Changes in the physical environment, whether naturally occurring or human-induced, have thus contributed to the expansion of some species, the emergence of new distinct species as populations diverge under different conditions, and the decline—and sometimes the extinction—of some species.
Humans depend on the living world for the resources and other benefits provided by biodiversity. But human activity is also having adverse impacts on biodiversity through overpopulation, overexploitation, habitat destruction, pollution, introduction of invasive species, and climate change... Sustaining biodiversity so that ecosystem functioning and productivity are maintained is essential to supporting and enhancing life on Earth.
Changes in the atmosphere due to human activity have increased carbon dioxide concentrations and thus affect climate … The outcomes predicted by global climate models strongly depend on the amounts of human-generated greenhouse gases added to the atmosphere each year and by the ways in which these gases are absorbed by the ocean and the biosphere. Hence the outcomes depend on human behaviors (link to ESS3.D) as well as on natural factors that involve complex feedbacks among Earth’s systems (link to ESS2.A).
The many dynamic and delicate feedbacks between the biosphere and other Earth systems cause a continual co-evolution of Earth’s surface and the life that exists on it.
Resource availability has guided the development of human society. All forms of energy production and other resource extraction have associated economic, social, environmental, and geopolitical costs and risks, as well as benefits. New technologies and regulations can change the balance of these factors.

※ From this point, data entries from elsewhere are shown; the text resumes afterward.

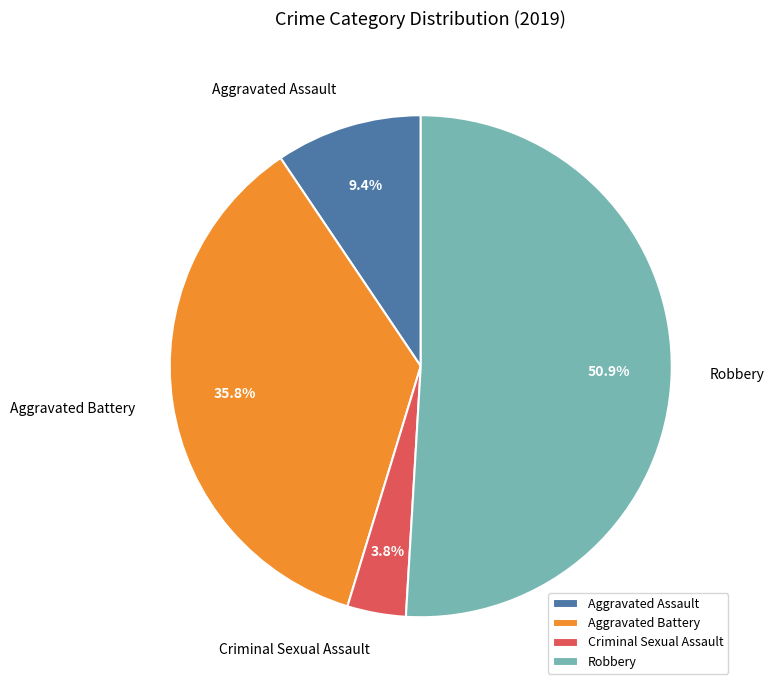

Which category has the smallest portion of the pie?

Criminal Sexual Assault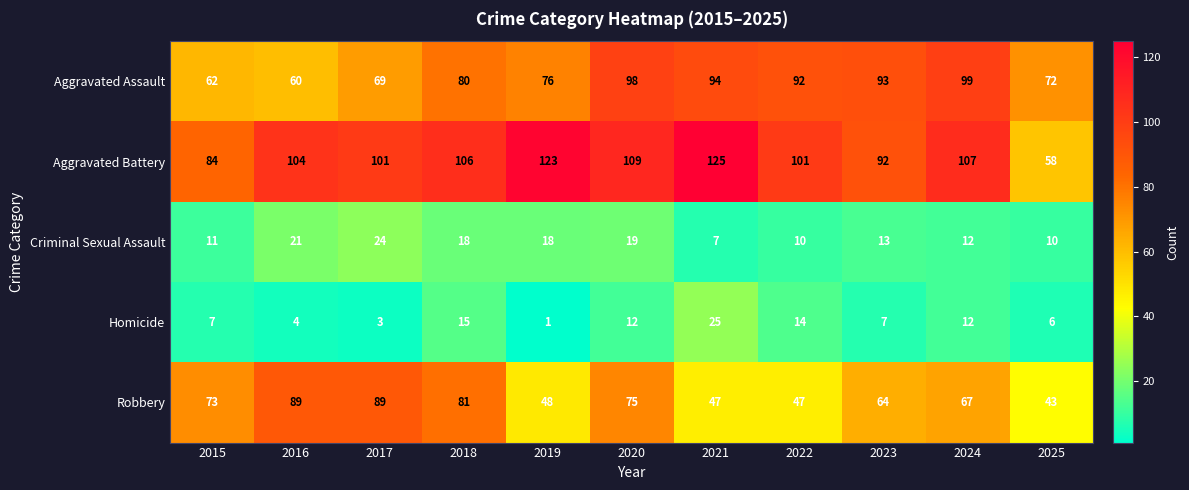

What is the maximum value shown in the chart?

125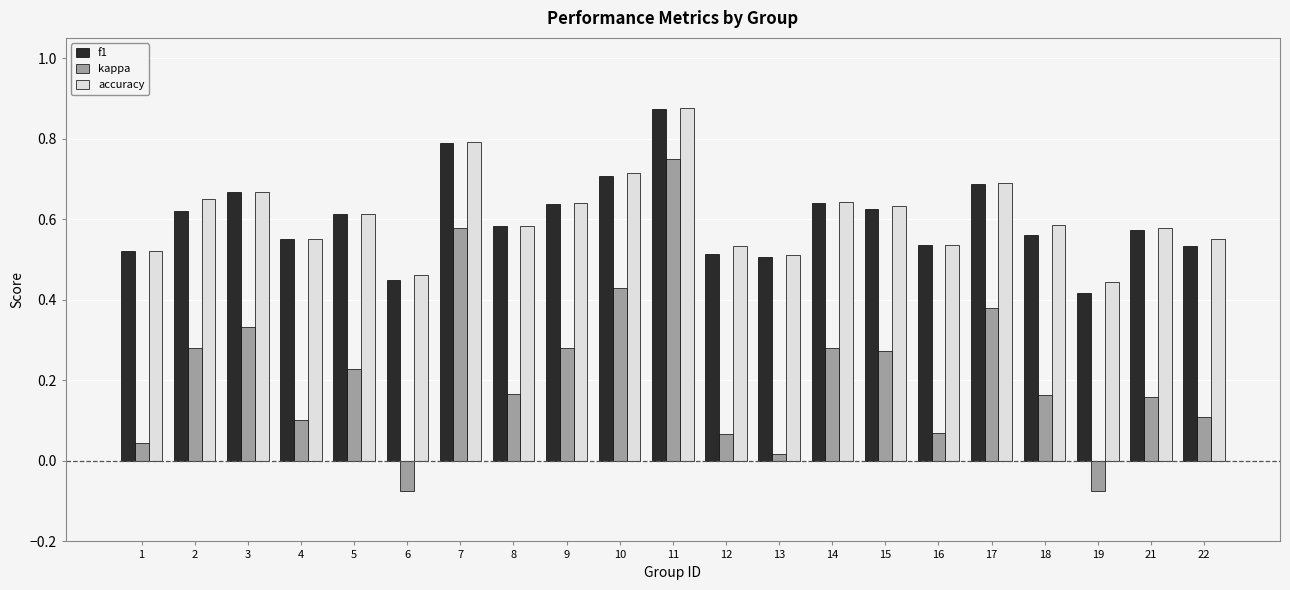

Which series changed the most between 4 and 11?

kappa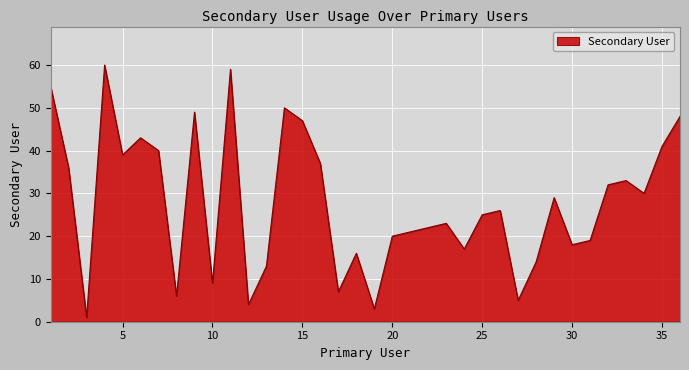

Does the chart have visible grid lines?

Yes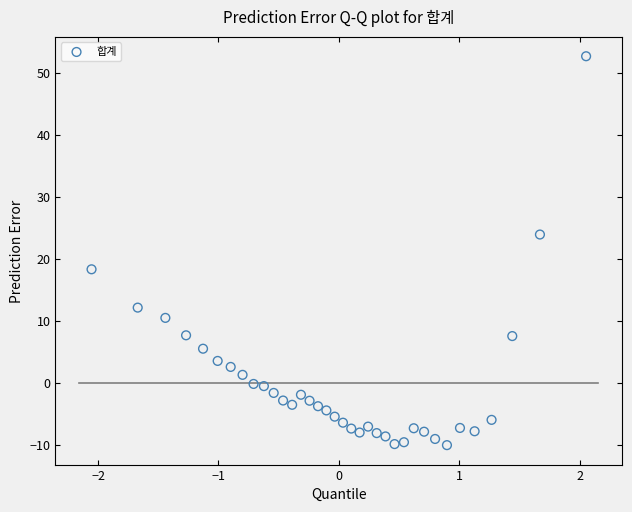

What is the range of Y values (max minus min)?

62.7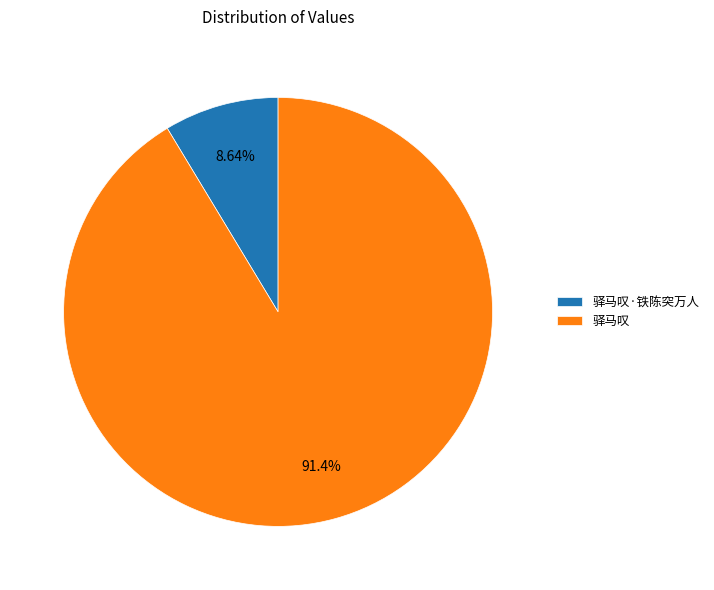

What is the ratio of the value at 驿马叹·铁陈突万人 to the value at 驿马叹?

0.1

The sustainability of human societies and the biodiversity that supports them requires responsible management of natural resources. Scientists and engineers can make major contributions—for example, by developing technologies that produce less pollution and waste and that preclude ecosystem degradation.
Global climate models are often used to understand the process of climate change because these changes are complex and can occur slowly over Earth’s history. Though the magnitudes of humans’ impacts are greater than they have ever been, so too are humans’ abilities to model, predict, and manage current and future impacts. Through computer simulations and other studies, important discoveries are still being made about how the ocean, the atmosphere, and the biosphere interact and are modified in response to human activities, as well as to changes in human activities. Thus science and engineering will be essential both to understanding the possible impacts of global climate change and to informing decisions about how to slow its rate and consequences—for humanity as well as for the rest of the planet.